Two women talking over coffee and muffins

The Magical Mom Friend: Sometimes You Only Really Need One

I found out I was pregnant our very first day overseas, in the base hotel bathroom in Stuttgart, Germany. Every mom I knew, including my own mother, was 6,000 miles away. Thrilled and slightly panicked, I dove right in. I knew I needed mom-friends – a magical group of women who could show me the ropes, tell me what to do and offer world-class advice. I took every single parenting class on base: baby wearing, breast feeding, and getting a passport for baby. I parked myself at the New Parent Support office. I went on a hospital tour that was conducted entirely in German. (Pro-tip: “nurse” in German is Krankenschwester – which means literally “sick sister.”)

I tried to make small talk, or at least eye contact, with moms I saw at the commissary, on the duty bus, and in my infant CPR class. But small talk is not my strong suit. Six months in, I was very alone. My husband’s confidence that I would be a good mother was flattering, but I was convinced he was mistaken – I couldn’t even make mom-friends!

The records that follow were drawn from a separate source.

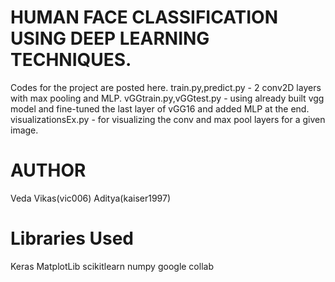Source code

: # HUMAN FACE CLASSIFICATION USING DEEP LEARNING TECHNIQUES.
  Codes for the project are posted here.
  train.py,predict.py - 2 conv2D layers with max pooling and MLP.
  vGGtrain.py,vGGtest.py - using already built vgg model and fine-tuned the last layer of vGG16 and added MLP at the end.
  visualizationsEx.py - for visualizing the conv and max pool layers for a given image.
  
# AUTHOR
Veda Vikas(vic006) Aditya(kaiser1997)

# Libraries Used
Keras
MatplotLib
scikitlearn
numpy
google collab



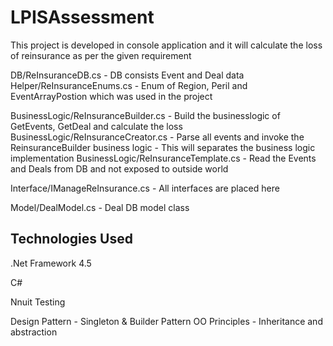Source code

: # LPISAssessment

This project is developed in console application and it will calculate the loss of reinsurance as per the given requirement

DB/ReInsuranceDB.cs - DB consists Event and Deal data
Helper/ReInsuranceEnums.cs - Enum of Region, Peril and EventArrayPostion which was used in the project


BusinessLogic/ReInsuranceBuilder.cs - Build the businesslogic of GetEvents, GetDeal and calculate the loss
BusinessLogic/ReInsuranceCreator.cs - Parse all events and invoke the ReinsuranceBuilder business logic - This will separates the business logic implementation
BusinessLogic/ReInsuranceTemplate.cs - Read the Events and Deals from DB and not exposed to outside world

Interface/IManageReInsurance.cs - All interfaces are placed here

Model/DealModel.cs - Deal DB model class

Technologies Used
-----------------
.Net Framework 4.5

C#

Nnuit Testing

Design Pattern - Singleton & Builder Pattern
OO Principles - Inheritance and abstraction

Then I met a woman in my birthing class who was chatty enough to make up for my lack of small-talk skills and who offered to drive me to the prenatal yoga class she was taking on the economy since I didn’t have a car. That was it. All we needed to build a lasting connection were the basics; we were both first-time mothers about to pop out a new human without an English-speaking delivery team (“push” in German? pressen).

It took some time, but eventually we were able to share the most basic of fears with each other; we were worried we might not be “enough” – strong enough, smart enough, resilient enough, good enough – for our daughters, who were born two weeks apart.

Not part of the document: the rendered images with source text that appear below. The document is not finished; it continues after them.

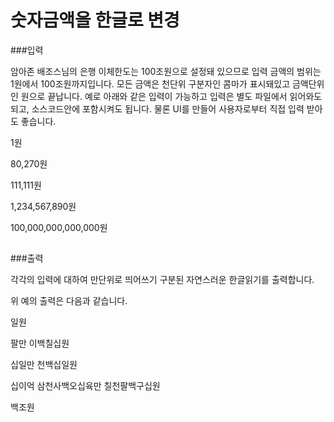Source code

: # 숫자금액을 한글로 변경

###입력

암아존 배조스님의 은행 이체한도는 100조원으로 설정돼 있으므로 입력 금액의 범위는 1원에서 100조원까지입니다.
모든 금액은 천단위 구분자인 콤마가 표시돼있고 금액단위인 원으로 끝납니다.
예로 아래와 같은 입력이 가능하고 입력은 별도 파일에서 읽어와도 되고, 소스코드안에 포함시켜도 됩니다.
물론 UI를 만들어 사용자로부터 직접 입력 받아도 좋습니다.

1원

80,270원

111,111원

1,234,567,890원

100,000,000,000,000원

##
###출력

각각의 입력에 대하여 만단위로 띄어쓰기 구분된 자연스러운 한글읽기를 출력합니다.

위 예의 출력은 다음과 같습니다.

일원

팔만 이백칠십원

십일만 천백십일원

십이억 삼천사백오십육만 칠천팔백구십원

백조원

Of course, our new-parent doubt manifested itself in different ways. For me, the most obvious problem was our balcony. I became convinced I might trip and accidentally toss my beautiful baby over the four-foot barrier Monty Python-style. Silly? You bet. But my friend didn’t laugh. There was no magical world-class mom-advice passed between us – neither of us had any to give, but she didn’t tell me I was crazy or paranoid, or make me feel ashamed. She just kept showing up. And I did the same for her.

Surprise, surprise. Turns out my friend and I are more than enough for our girls. There hasn’t been anything we couldn’t handle. And no one went over the balcony.

The realities of military life mean that my friend is now 20 states away, and we are raising preschoolers who wouldn’t recognize each other. But her friendship has imparted a lesson I’ll never forget: it’s not that hard to support each other, and it doesn’t take a gaggle of women or a wealth of experience to do it. For me, it took just one person – a fellow newbie who took me to yoga, did not make me feel silly, and occasionally told me my hair looked nice.

The true magic of the mom-friend is that it’s not magic at all.